# Concatenate DataFrames

As I scraped the website in batches, I had to join the DataFrames into one single CSV file.

## 1. Import Pandas Library

In [1]:
import pandas as pd

## 2. Read CSV File and Concatenate All Files

Since there were other irrelevant CSV files in the same folder, I could not use the os or glob method to identify the CSV files present in the folder. I had to list the names of the CSV files, loop through the list to read the CSV files, and then concatenate them.

In [7]:
# names of CSV files
csvfiles = ['drama_list1.csv','drama_list2.csv','drama_list3.csv','drama_list4.csv','drama_list5.csv','drama_list6.csv']

# loop through the files and read them in with pandas
dataframes = []  # a list to hold all the individual pandas DataFrames
for csvfile in csvfiles:
    df = pd.read_csv(csvfile)
    dataframes.append(df)

# concatenate them all together
result = pd.concat(dataframes, ignore_index=True)

Drop duplicated rows based on title.

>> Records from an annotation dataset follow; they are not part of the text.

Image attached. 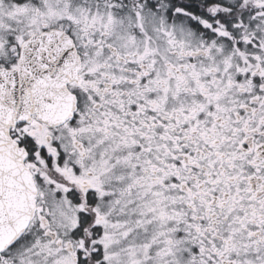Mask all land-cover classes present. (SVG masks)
<instances>
[{
    "label": "snow or ice",
    "instance_id": "1",
    "mask_svg": "<svg viewBox=\"0 0 264 264\" xmlns=\"http://www.w3.org/2000/svg\"><path fill=\"white\" fill-rule=\"evenodd\" d=\"M0 264H264V0H0Z\"/></svg>",
    "mask_w": 264,
    "mask_h": 264
}]
</instances>
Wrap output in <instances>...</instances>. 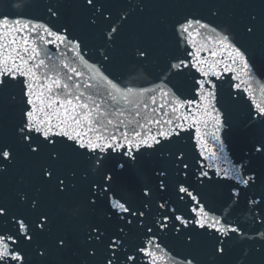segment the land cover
Masks as SVG:
<instances>
[{"label":"snow or ice","instance_id":"snow-or-ice-1","mask_svg":"<svg viewBox=\"0 0 264 264\" xmlns=\"http://www.w3.org/2000/svg\"><path fill=\"white\" fill-rule=\"evenodd\" d=\"M77 6L85 13V29L99 31L93 46L99 62L89 58L85 35L60 22L62 0L46 4L47 22L0 13V113L5 103L16 101L15 95L4 98L5 90L19 84L21 91L10 134L0 120V179L15 173L17 185L12 202L0 197V264H32L30 252L43 261L53 249L69 248L72 237L54 231L53 204L81 221L77 264H253V256L264 264V231L252 236L244 225L229 223L203 202L199 187L234 181L229 199L243 195L251 221L264 227V139L253 144L258 155L248 157L247 166L234 163L222 136L228 124L218 97L229 78L233 93L250 101V118L264 123V82L257 78L264 63L257 67L250 44L258 40L264 55V0L213 4L207 16L188 12L171 22L170 34L161 21L159 31L149 29L147 42L133 45L112 71L117 38L132 15L144 11V0L129 3L115 17L107 0H78ZM240 7L248 10H235ZM226 8L233 10L230 19L218 23ZM169 47L167 58L159 59L158 50ZM176 78L183 83H173ZM182 133L194 134L198 168L182 150H165L164 142ZM147 150L160 156L153 168L155 190L144 185L139 203L110 194L114 168L126 169ZM113 154L127 160L117 164ZM21 160L32 165L30 172L19 171ZM193 175L199 185L190 182ZM172 189L175 199L167 195ZM170 200L184 202L186 215ZM134 233L145 239L133 242ZM171 233L183 254L163 245L162 236ZM237 238L252 245L233 258L230 242ZM205 245L207 259H201Z\"/></svg>","mask_w":264,"mask_h":264},{"label":"water","instance_id":"water-1","mask_svg":"<svg viewBox=\"0 0 264 264\" xmlns=\"http://www.w3.org/2000/svg\"><path fill=\"white\" fill-rule=\"evenodd\" d=\"M250 111L230 133L225 140L226 151L229 158L234 163H246L248 157L258 155L254 153L253 144L264 139V123L259 119H251ZM247 166V163H246ZM247 174V173H245ZM213 177V181H217L213 172H210ZM235 183L234 181H219L217 183L209 182L207 186L199 185V181H195L194 184L199 185L203 196V202L209 207L216 210V214L223 215L226 217L229 223L238 222L240 225H244L245 230L249 235L255 236L256 231H264V227L259 226L257 223L251 221V214L246 209L245 199L243 195L240 198L229 199L230 185ZM247 191V190H245ZM251 195V193H249ZM233 200L236 203H233ZM180 208L179 214H185L184 202H181L178 206ZM229 213H231L229 215ZM175 233L162 236L163 245L167 247L173 254L179 252L183 254L185 250L180 245V242L173 237ZM161 237V236H160ZM252 245L251 241H243L240 238L232 240L230 247L232 251V257H238L244 248H250ZM201 259H207V246H202L199 250ZM253 264H258V258L252 257Z\"/></svg>","mask_w":264,"mask_h":264}]
</instances>
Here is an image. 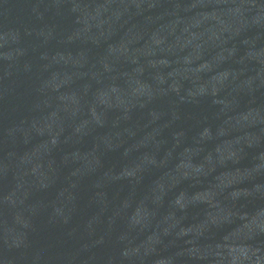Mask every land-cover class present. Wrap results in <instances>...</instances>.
I'll list each match as a JSON object with an SVG mask.
<instances>
[{"label": "water", "instance_id": "1", "mask_svg": "<svg viewBox=\"0 0 264 264\" xmlns=\"http://www.w3.org/2000/svg\"><path fill=\"white\" fill-rule=\"evenodd\" d=\"M0 264H264V0H0Z\"/></svg>", "mask_w": 264, "mask_h": 264}]
</instances>
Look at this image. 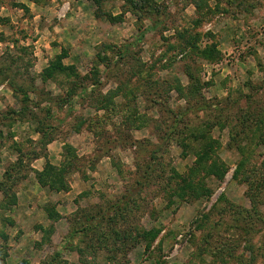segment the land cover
<instances>
[{"label":"rangeland","instance_id":"rangeland-1","mask_svg":"<svg viewBox=\"0 0 264 264\" xmlns=\"http://www.w3.org/2000/svg\"><path fill=\"white\" fill-rule=\"evenodd\" d=\"M0 182V264H264V0H0Z\"/></svg>","mask_w":264,"mask_h":264},{"label":"trees","instance_id":"trees-1","mask_svg":"<svg viewBox=\"0 0 264 264\" xmlns=\"http://www.w3.org/2000/svg\"><path fill=\"white\" fill-rule=\"evenodd\" d=\"M54 67L59 68L60 70L66 69V66L61 65L60 62L57 61L55 66H53L52 63H50V65L45 67L43 71L45 73H47L48 75H50L52 73L53 69H55ZM10 87L13 91L16 89L13 85H11ZM250 110H249V113H250ZM250 116L248 115V113H247V116H241V117H240V115H234V117H236L235 118L236 122L232 125L233 130L236 133H240L243 129L250 127L252 123H255V119H251ZM260 134L261 133H258L257 137ZM192 135L196 136V134H192ZM181 145L183 146V149L187 148L186 143L183 142V144H181ZM154 151H155V149L152 151V153H153L152 163H154L156 161L155 160L156 158L154 156L155 155ZM184 153H186L185 150H184ZM195 154H196V159L194 160V162L191 165V167L189 168V170H187L183 173H178V177L180 180L175 182V186H174L172 192L177 194L180 197H182L186 191L188 192L191 189H193V190L197 189V192H198L197 195L198 196L209 194V190L203 182L204 177L211 174V175H214L216 177L218 176L221 178L222 175L224 174V172L227 170L226 165H224L223 163H219L217 158L214 159L211 157V155H212V147L211 146L210 147L205 146L204 148H202L199 151L196 150ZM207 158H211V160H212L209 164L207 163ZM244 164H245V157L238 160L236 167L234 168V171H233V178L234 179H238V177H240L241 173L242 174L244 173V170H245L243 168ZM150 167H151V163L148 164V168H150ZM142 173H144V175L149 174L148 170L143 171ZM5 179H7V178H5ZM2 183H3V185H2ZM168 183H169V181H168ZM0 185L4 186L5 183L0 182ZM173 193H171V195H174ZM247 193H248V191H247ZM247 195L252 200V196L250 194H247ZM117 202H119V201H117ZM119 207H120V205H118L117 203L111 204V206H109L106 209L107 211H109V213L111 212L110 214L106 213V215H105L106 219H109L110 221L114 220L116 208H119ZM101 215L102 214H100V216ZM103 216H104V214H103ZM93 218L94 217H92V219ZM89 224L90 223L88 222V225ZM88 229H90V227ZM110 231H111V237L110 238H112L113 241H111V239L108 238V244L110 245L109 249H111V247L114 245L116 247L115 250L117 251L116 241L119 239L118 233L116 230H113V229H111ZM129 232L130 233L133 232L131 228H129ZM157 232H158L157 229L150 228L149 230L142 231V232L137 230L135 232V234H138L139 236L142 237V239L144 240L145 249H148L150 247L151 242L154 240V237L156 236ZM122 238H124V235ZM100 241H101V243H103V245H107V241L105 239H102ZM106 247H108V246H106ZM79 252H80V250H79ZM54 263L55 262H53L51 260L49 261V264H54Z\"/></svg>","mask_w":264,"mask_h":264}]
</instances>
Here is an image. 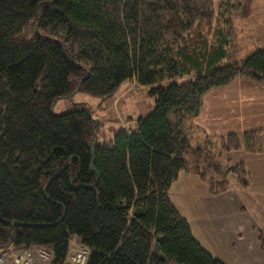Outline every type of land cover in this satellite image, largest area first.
<instances>
[{"label": "trees", "instance_id": "obj_1", "mask_svg": "<svg viewBox=\"0 0 264 264\" xmlns=\"http://www.w3.org/2000/svg\"><path fill=\"white\" fill-rule=\"evenodd\" d=\"M241 8L240 0H0V250L46 246L53 264H65L77 237L86 264H227L197 240L170 189L182 172L211 195L227 192L231 175L251 185L232 153L244 141L261 154L264 131L202 139L189 126L209 90L239 78L264 83V49L231 59V19L216 46L193 51L195 29ZM129 80L155 99L132 132L100 142L85 103L54 111L75 92L104 98ZM259 240L264 247V232Z\"/></svg>", "mask_w": 264, "mask_h": 264}, {"label": "crops", "instance_id": "obj_2", "mask_svg": "<svg viewBox=\"0 0 264 264\" xmlns=\"http://www.w3.org/2000/svg\"><path fill=\"white\" fill-rule=\"evenodd\" d=\"M189 126L196 137L202 139L206 136L219 139L232 133L243 136L250 131H264V83L239 78L227 86L209 90L203 97L199 115L189 121ZM261 138L263 142L264 134ZM250 156H258L264 160V152ZM183 177L187 182L186 186L195 179L204 187L202 192L205 194L199 196L192 183L197 195L190 192V196L198 199L202 205L205 218L202 229L205 236L199 240L194 235L197 240L215 258L227 264H264V247L259 241V234L264 232V220L248 213V197H243V194H253L262 195L261 198L264 199V180L251 178V185L247 189L231 185L229 191L211 195L208 185L192 174L182 172L174 184L179 183ZM214 239H217L214 242L218 248L221 247L227 258L222 253H214L217 249L212 244Z\"/></svg>", "mask_w": 264, "mask_h": 264}, {"label": "rangeland", "instance_id": "obj_3", "mask_svg": "<svg viewBox=\"0 0 264 264\" xmlns=\"http://www.w3.org/2000/svg\"><path fill=\"white\" fill-rule=\"evenodd\" d=\"M240 1L242 8L238 12L234 11L231 16L226 15L224 18L217 20L212 28L205 26L203 29L199 28L193 31L191 37L197 40L196 44L193 45V47L195 46L193 51L201 49V46L205 43H207V49L216 46L219 39V30H223L227 26L224 22L225 19L234 21V32L231 37V48H229L231 59L239 61L257 50L264 49V0ZM201 52H204V50ZM149 90L150 87L140 85L135 80H129L123 83L112 95L104 98L94 97L83 92H75L70 98L67 96L58 100L54 106V111L58 113L66 108L84 106L78 103H85L93 109L94 118L98 121L100 142H107L112 139L118 130L132 132L136 127L138 117L147 115L154 108L155 99L149 95ZM193 136L196 138L194 132ZM244 143L243 141V147L240 151L232 153V160L234 162L244 160L245 168L251 178L264 180V160L258 156H250L251 154L249 155L247 152ZM216 144L219 147L222 145L219 141ZM236 179L235 175H231V185H236ZM186 183L183 177L179 183L173 184L170 189V197L181 214L189 221L194 235L200 240L205 236V233H202L205 224L203 208L198 199H193L190 196V192L197 195L192 183L197 188L199 196L205 194L202 192L204 187L195 179L192 183L189 181L187 186ZM243 197H248V213H253L255 217L264 220V199L261 198L262 195L243 194ZM206 236L211 238L210 234ZM214 241H217V239L212 242L213 246L217 248L214 253H222L227 258L225 252L220 246L218 248L217 243ZM78 245H80L79 239L73 237L68 258L65 261L66 264L70 262V255L79 247Z\"/></svg>", "mask_w": 264, "mask_h": 264}, {"label": "built area", "instance_id": "obj_4", "mask_svg": "<svg viewBox=\"0 0 264 264\" xmlns=\"http://www.w3.org/2000/svg\"><path fill=\"white\" fill-rule=\"evenodd\" d=\"M89 250L80 247L70 256L68 264H86ZM0 264H53V253L46 246L8 249L0 255Z\"/></svg>", "mask_w": 264, "mask_h": 264}, {"label": "water", "instance_id": "obj_5", "mask_svg": "<svg viewBox=\"0 0 264 264\" xmlns=\"http://www.w3.org/2000/svg\"><path fill=\"white\" fill-rule=\"evenodd\" d=\"M40 14H41V13H40ZM73 94H74V93H73ZM73 94H71V95L68 96V97L70 98ZM94 144H96V141H94ZM94 152H95V148H94V146H93V148H92V154H93V156H94ZM91 167H92V169L94 168V163H92ZM15 224H16V222L12 223L13 226H14ZM7 248H9V246H7L5 249H1V250H0V255H1L2 252H3L4 250H6ZM157 248H158V247H157Z\"/></svg>", "mask_w": 264, "mask_h": 264}]
</instances>
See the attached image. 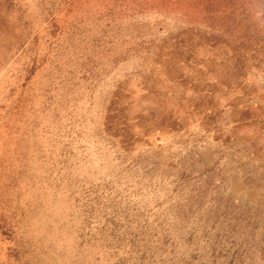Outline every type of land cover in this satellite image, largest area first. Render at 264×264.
Returning a JSON list of instances; mask_svg holds the SVG:
<instances>
[{
	"label": "rangeland",
	"instance_id": "rangeland-1",
	"mask_svg": "<svg viewBox=\"0 0 264 264\" xmlns=\"http://www.w3.org/2000/svg\"><path fill=\"white\" fill-rule=\"evenodd\" d=\"M0 264H264V0H0Z\"/></svg>",
	"mask_w": 264,
	"mask_h": 264
}]
</instances>
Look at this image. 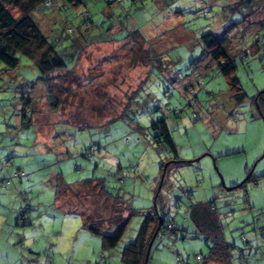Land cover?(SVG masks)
Listing matches in <instances>:
<instances>
[{
  "label": "rangeland",
  "instance_id": "obj_1",
  "mask_svg": "<svg viewBox=\"0 0 264 264\" xmlns=\"http://www.w3.org/2000/svg\"><path fill=\"white\" fill-rule=\"evenodd\" d=\"M83 1L81 9L69 5L58 9L60 1L54 0L53 7L37 9L35 17L49 36L59 32L62 37L63 28L79 25L86 38H101L114 23L110 36L127 39L86 46L70 77L69 92L55 110L36 113L34 121L30 107L23 118L21 97L29 96L35 106L43 92L39 70L21 54L15 68L0 61V160L6 158L4 173L21 168L26 174L0 182L2 187H12L18 197L17 208L7 210L18 234H9V245L1 242L0 264H123L120 251L135 238L143 213L152 206L160 166L165 163L166 183L158 206L165 207L167 217L176 218L178 224L186 222V204L211 200L229 239L239 246L243 232L256 245L250 225L237 224L264 210V175H260L264 156L259 159L264 151V118L251 102L264 88V42L258 46L249 42L247 63L235 58L236 74L247 93L237 103L200 35L206 31L221 35L228 24L250 11L239 28L251 37L263 17L264 4L258 9L253 0H245L235 9L231 7L240 0H110L109 7L107 0ZM82 9L88 10L92 23L83 19ZM118 22L127 28L117 31ZM232 28L228 51L235 55L241 47L238 31ZM131 30H137L142 43L131 39ZM64 40L55 45L62 46ZM142 44L148 56L138 55ZM63 57L70 65L71 58ZM99 58L104 62L93 64ZM177 107L183 109L175 112ZM72 112L73 121L56 120ZM163 116L178 159L189 162L172 161L174 153L154 137L156 129L150 124ZM251 169L260 175L257 183L248 181L227 194L224 187L241 182ZM4 173L0 170V177ZM58 174L71 184L87 178L102 180L135 212L114 247H104L101 236L82 225V214L69 209L78 205L84 213L107 216L112 213L109 201L96 189L77 186L54 202ZM244 188L252 212L244 208ZM3 204L0 208L6 212ZM22 207H27L29 218L25 225L17 223ZM187 231L185 237L169 234L168 243L153 250L152 264L158 259L165 264H195L194 254L205 253L207 242L203 235ZM177 256L182 260L177 261ZM245 260L251 263L253 258ZM255 260L264 264V257Z\"/></svg>",
  "mask_w": 264,
  "mask_h": 264
},
{
  "label": "trees",
  "instance_id": "obj_2",
  "mask_svg": "<svg viewBox=\"0 0 264 264\" xmlns=\"http://www.w3.org/2000/svg\"><path fill=\"white\" fill-rule=\"evenodd\" d=\"M59 1L60 4H58V9L65 5L73 6L75 9H81L84 5L83 0ZM244 1L245 0H240L239 3H234L231 8H240L242 6L241 3ZM253 1L258 4V9L261 7V3L264 4V2H262L264 0ZM106 2L110 7V0ZM53 5L54 0H0V61L8 68H15L19 65L20 60L17 54H21L29 58L39 70L37 79L43 85V92L40 100L37 101L34 106L31 104L29 96L27 98L25 96L21 97L23 101L21 107L23 118L26 116V111L31 107L30 111H28L33 115L34 121L36 120V113L55 110L60 106L62 96H66L69 92L70 77L72 74H75L73 69L80 59L81 52H83L86 46L94 42L110 40L123 41L127 39L124 35L119 39L114 38L112 35L110 36L114 23L109 26L105 36L101 38L97 36L93 39L86 38L84 27L79 25L77 27H62L65 32V35L62 37L59 32L58 34L49 36L46 33L47 31L35 17L34 12L42 7H53ZM254 7L252 10H255L256 7ZM248 12L243 14L242 20L231 22L230 25L228 24V27H225L221 35H217L212 31H206L200 35L201 44L217 66V71L227 78L231 93L230 96L237 103L243 102L247 98V93L236 74L235 70L237 66L235 58L242 63H247L245 59L250 53L249 48L251 45L249 42H251V44L256 43L257 46L264 42V14L263 17L256 22L259 27L255 35L249 37V32L240 30L239 25L246 19ZM81 13L84 20L92 23V18L87 16L88 10L82 9ZM235 24L236 26L234 28ZM243 24L245 25V22ZM247 25L249 26L248 23ZM124 28H127L126 24L118 22L117 31H122ZM231 28L234 33L238 31L237 37L240 41L239 47H241L235 55H231L228 51L229 43L231 39L233 40V37H231L232 33H230ZM128 35L132 40H135V43L143 42V38L137 30L128 31ZM62 38L65 39L63 45L60 47L56 46L55 43ZM138 50V55L142 56L145 54L148 56V49L143 44L138 47ZM63 54L71 58L72 62L70 65L65 62ZM100 60L104 62L102 58H99L97 62L93 64L99 63ZM259 91L251 97V102L258 113V110L261 111L263 114L262 117L264 118V91ZM28 92L30 91L28 90ZM131 95L132 93L128 96L126 106L130 104L129 98L132 97ZM41 101L43 104H40ZM181 109H183V107H177L175 112H179ZM68 119L74 120L73 112L69 113L67 118L63 117V119L56 120L59 122H67ZM31 122L32 118L30 117L29 123ZM150 126H152V129H156L154 137H158L157 140L163 141L174 153L175 159L172 161L184 163L190 161L178 159L171 130L164 116L157 118ZM5 159L3 158L0 160V170L3 171V173L4 168L8 166ZM162 169L163 164L160 166V173ZM166 170L167 167L161 187L158 189L157 184L154 190L155 206L152 204L150 209L143 213V218L135 238L128 242L120 251V260L123 264H144L149 242L156 229L157 231L150 245L146 264H152L153 250L158 249L162 244H167L169 240L167 241L166 237L169 234H172L176 238L179 236L185 237V235L188 234L187 230L193 231L195 235H203L207 242V250L205 253L196 252L194 254L195 264H234V260L235 264H257L258 262H256L255 258L264 257V210L254 213L251 218H241L243 221L239 220L238 222L240 224H237L238 226L245 224L250 225V229L253 231V236L256 239V245H253L251 239L247 238L243 232L239 234V238L242 241L239 246L236 245L233 240H230L229 236L225 233V224L222 221L221 214L216 211V207L211 200H198L197 202L186 204V213L189 214V219L186 218V222L180 221V224H178L176 218L167 217L164 214L165 207L158 206V202L161 198V189L166 183ZM251 171L252 170L247 171L248 176H246L245 180L237 187L232 189L224 187V190L228 192L227 194H230L229 192L234 189L244 187L245 183L248 181L257 183L258 177L264 175V173L260 175L254 174ZM23 175H26L24 174V170L17 168L11 173H4L3 176L0 177V182L2 183L3 180L8 181V179H11L13 176L22 177ZM77 186L91 190L96 189L99 195L109 201V205L112 207V213L107 216L102 213L96 216L92 215L90 212L84 213L81 209H78V205H74L73 208L69 209L82 214V225L90 232L100 235L104 247H114L124 235L130 218L135 212L130 208L128 209L127 203L122 200L120 194L113 195L102 180L87 178L83 179L81 182L71 184L64 181L59 174L56 175L54 202L62 197L66 198L67 193L72 191L73 187ZM243 195V201L246 203L244 208L252 212L253 204L248 198L247 188H244ZM231 196L230 198H232ZM116 207L118 208L116 209ZM26 208L27 207H22L17 223L20 222L22 225H25L29 221V218L25 216L27 213V211H25ZM184 223H186V225ZM236 248L238 253L234 255V249ZM259 250H261V252H259ZM247 256L253 258L251 263L245 260ZM176 259L177 261L182 260L179 256H177ZM158 261L159 262L156 264H165L162 260L158 259Z\"/></svg>",
  "mask_w": 264,
  "mask_h": 264
},
{
  "label": "crops",
  "instance_id": "obj_3",
  "mask_svg": "<svg viewBox=\"0 0 264 264\" xmlns=\"http://www.w3.org/2000/svg\"><path fill=\"white\" fill-rule=\"evenodd\" d=\"M12 187L8 188L7 187H2L0 186V204L2 205L3 203L1 202V198L4 196V204L6 208V212L2 211L0 208V231H3L4 233L0 232V244L1 242L4 243L5 245H9V235L11 232H14L18 234V231L16 228L12 227L13 225L10 223V214H8L7 210L10 208L14 207L17 208L18 201L16 202V199L18 200V197L16 193H14L11 189ZM10 196L9 200H6V197ZM3 195V196H2ZM58 202V200H57ZM59 203H62V201H59ZM67 211V210H65ZM1 249V248H0Z\"/></svg>",
  "mask_w": 264,
  "mask_h": 264
},
{
  "label": "water",
  "instance_id": "obj_4",
  "mask_svg": "<svg viewBox=\"0 0 264 264\" xmlns=\"http://www.w3.org/2000/svg\"><path fill=\"white\" fill-rule=\"evenodd\" d=\"M261 91H264V88H263V89H260L259 92H261ZM258 109H259V108H258ZM258 111H259L260 115L263 116V114L261 113V111H260V110H258ZM262 156H264V151H263L262 154L260 155L259 159H260ZM197 158H199V157H197ZM255 163H256V162H255ZM255 163H254V164H255ZM166 165H167V163H165V164L163 165V169H162V172H161V175H160V179H159V183H158V189L161 187L162 180H163L164 173H165V167H166ZM253 166H254V165H253ZM252 168H253V167H252ZM251 170H252V169H251ZM247 176H248V174H247ZM244 180H245V179H243L241 182H239V183H237V184H235V185H233V186H228V187L226 186V188H228V189L235 188V187H237L238 185H240ZM153 198H154L153 204H154V206H155V195H154ZM157 228H158V227H157ZM156 231H157V229L155 230V232H154V234H153V236H152V238H151V240H150V242H149V245H148V248H147V251H146V257H145V262H144V264H146V260H147V257H148L149 248H150V245H151V243H152V241H153V238H154V236H155Z\"/></svg>",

The later few pages repeat the display of dramas.

In [8]:
result = result.drop_duplicates(subset=['drama_title'])

## 3. Explore Data

In [9]:
result.head()

Unnamed: 0,drama_title,year,main_actors,genres,tags,synopsis
0,The Untamed (2019),2019,"Sean Xiao, Wang Yi Bo","Action, Adventure, Friendship, Historical, ...","Censored Romance, Tragic Past, Adapted From A ...",Wei Wuxian and Lan Wangji are two completely d...
1,My Mister (2018),2018,"Lee Sun Kyun, IU","Business, Psychological, Life, Drama, Fami...","Nice Male Lead, Strong Female Lead, Healing, I...",Park Dong Hoon is a middle-aged engineer who i...
2,Signal (2016),2016,"Lee Je Hoon, Kim Hye Soo, Jo Jin Woong","Suspense, Mystery, Crime, Drama, Supernatu...","Different Timelines, Criminal Profiler, Serial...","Fifteen years ago, a young girl was kidnapped ..."
3,Nirvana in Fire (2015),2015,"Hu Ge, Tamia Liu, Wang Kai, Chen Long, Leo Wu,...","Friendship, Historical, Wuxia, Drama, Fant...","Bromance, Smart Male Lead, Political Intrigue,...",During the Datong era of the Southern Liang Dy...
4,Prison Playbook (2017),2017,"Park Hae Soo, Jung Kyung Ho","Friendship, Comedy, Life, Drama","Prison, Bromance, Slight Romance, Black Comedy...","Kim Je Hyuk, a famous baseball player, is conv..."


In [10]:
result.info()

<class 'pandas.core.frame.DataFrame'>
Int64Index: 4999 entries, 0 to 4999
Data columns (total 6 columns):
drama_title    4999 non-null object
year           4999 non-null object
main_actors    4925 non-null object
genres         4757 non-null object
tags           2908 non-null object
synopsis       4980 non-null object
dtypes: object(6)
memory usage: 273.4+ KB


There are 4999 unique dramas in the DataFrame. All dramas have a title and the year they were released. Only slightly more than half of the dramas have tags. This is understandable since tags were created by fans, and it undergoes voting. 

## 4. Save CSV File

In [12]:
# print out to a new csv file
result.to_csv('drama_list.csv',index=False)